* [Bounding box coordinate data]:
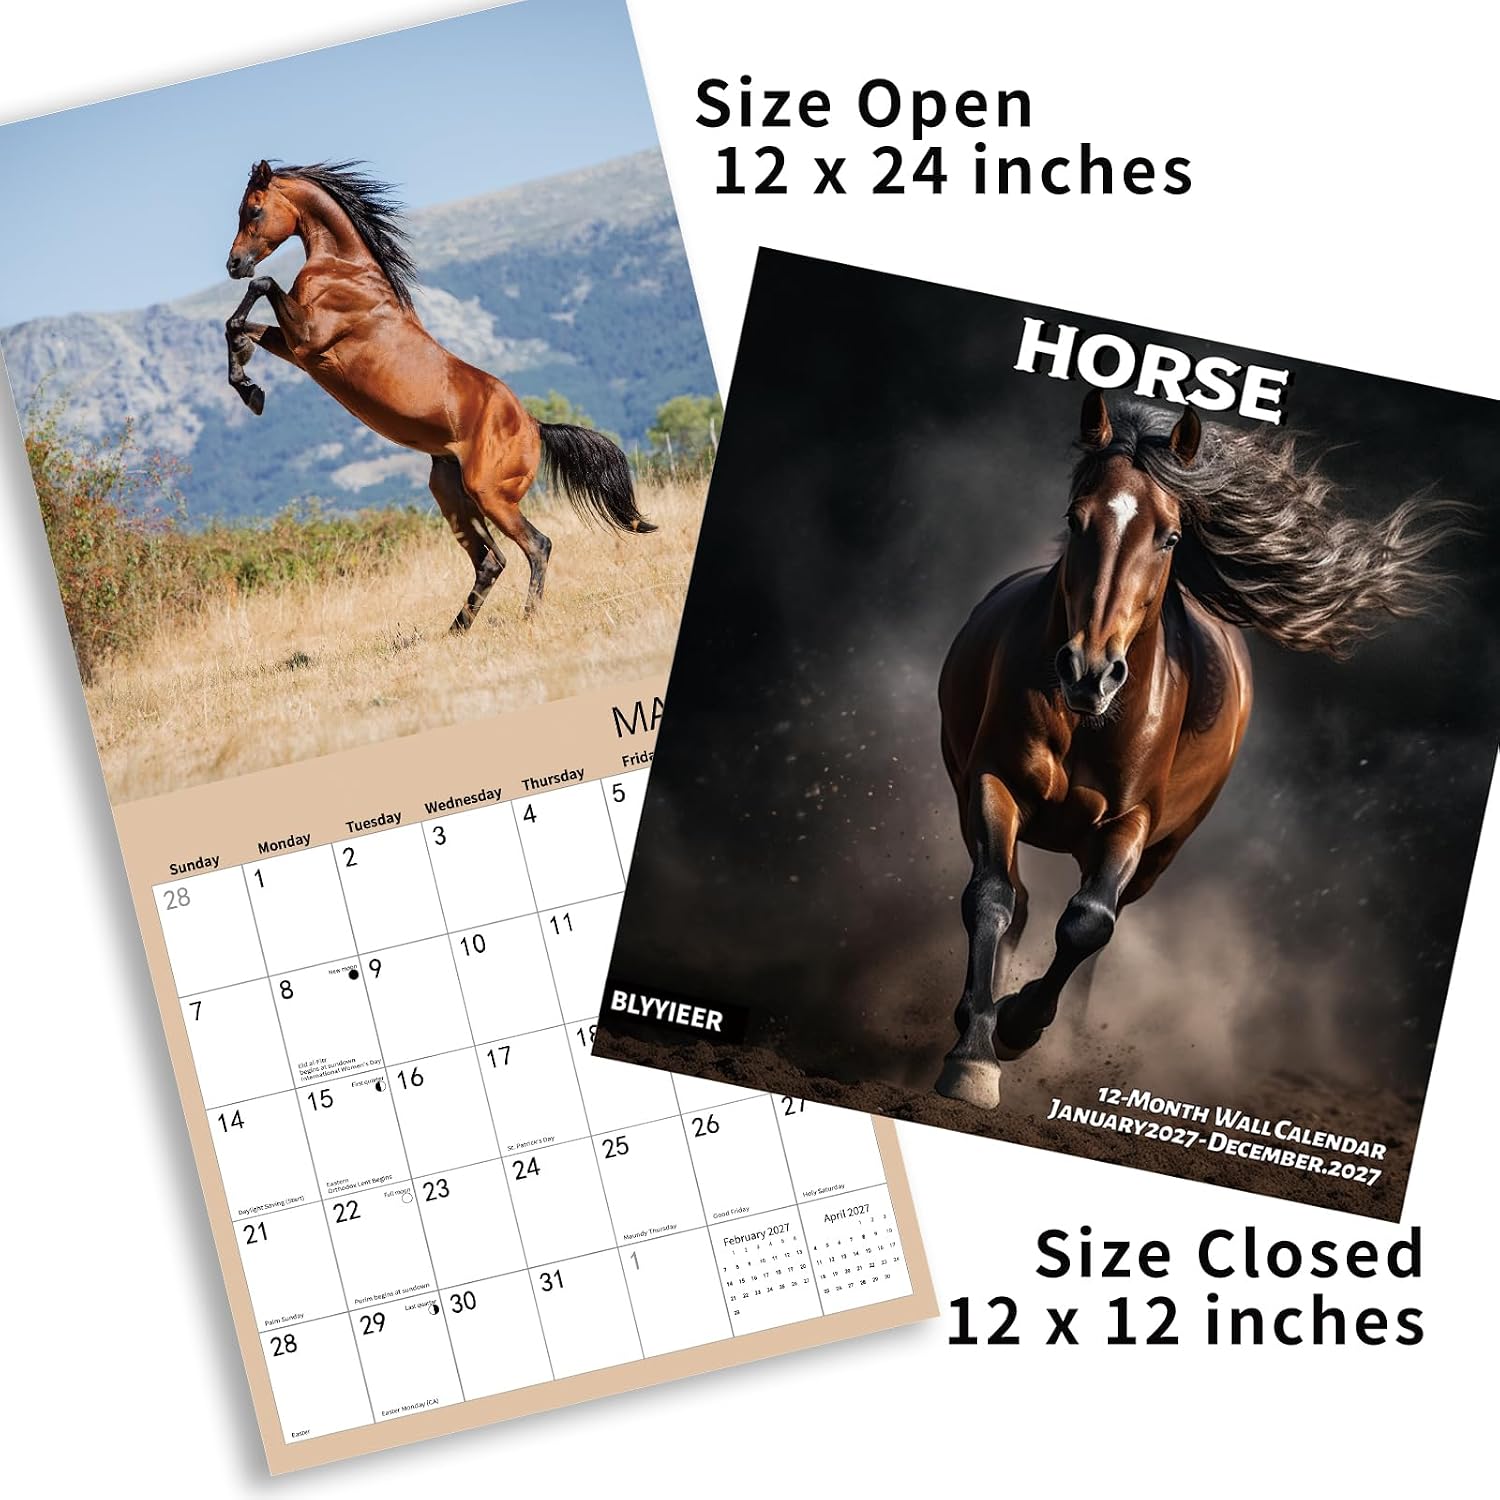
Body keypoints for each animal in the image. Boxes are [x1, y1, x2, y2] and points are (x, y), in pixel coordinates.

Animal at [222, 159, 653, 630]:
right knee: (490, 561)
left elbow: (262, 287)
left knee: (537, 545)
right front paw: (249, 389)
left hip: (490, 495)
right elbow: (239, 326)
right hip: (452, 493)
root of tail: (534, 425)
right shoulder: (299, 349)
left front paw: (249, 386)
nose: (233, 264)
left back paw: (526, 617)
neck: (344, 269)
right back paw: (456, 631)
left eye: (254, 209)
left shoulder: (309, 338)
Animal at [935, 389, 1467, 1108]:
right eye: (1076, 520)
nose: (1089, 673)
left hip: (1159, 853)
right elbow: (990, 896)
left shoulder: (1132, 824)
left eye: (1170, 536)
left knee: (1093, 928)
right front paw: (973, 1055)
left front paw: (1018, 1027)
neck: (1091, 723)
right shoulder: (994, 782)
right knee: (1015, 898)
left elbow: (1088, 923)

* [Task goal]:
Leaving the pictures out, give back each line above exactly.

* [Task answer]:
Body keypoints for each animal in the image. Boxes are [x1, y1, x2, y2] and points are (x, y), in pixel coordinates.

Animal at [222, 159, 653, 630]:
right knee: (490, 561)
left elbow: (262, 287)
left knee: (537, 545)
right front paw: (249, 389)
left hip: (490, 495)
right elbow: (239, 326)
right hip: (452, 493)
root of tail: (534, 425)
right shoulder: (299, 349)
left front paw: (249, 386)
nose: (233, 264)
left back paw: (526, 617)
neck: (344, 269)
right back paw: (456, 631)
left eye: (254, 209)
left shoulder: (309, 338)
Animal at [935, 389, 1467, 1108]:
right eye: (1076, 520)
nose: (1089, 673)
left hip: (1159, 853)
right elbow: (990, 896)
left shoulder: (1132, 824)
left eye: (1170, 536)
left knee: (1093, 928)
right front paw: (973, 1055)
left front paw: (1018, 1027)
neck: (1091, 723)
right shoulder: (994, 782)
right knee: (1015, 898)
left elbow: (1088, 923)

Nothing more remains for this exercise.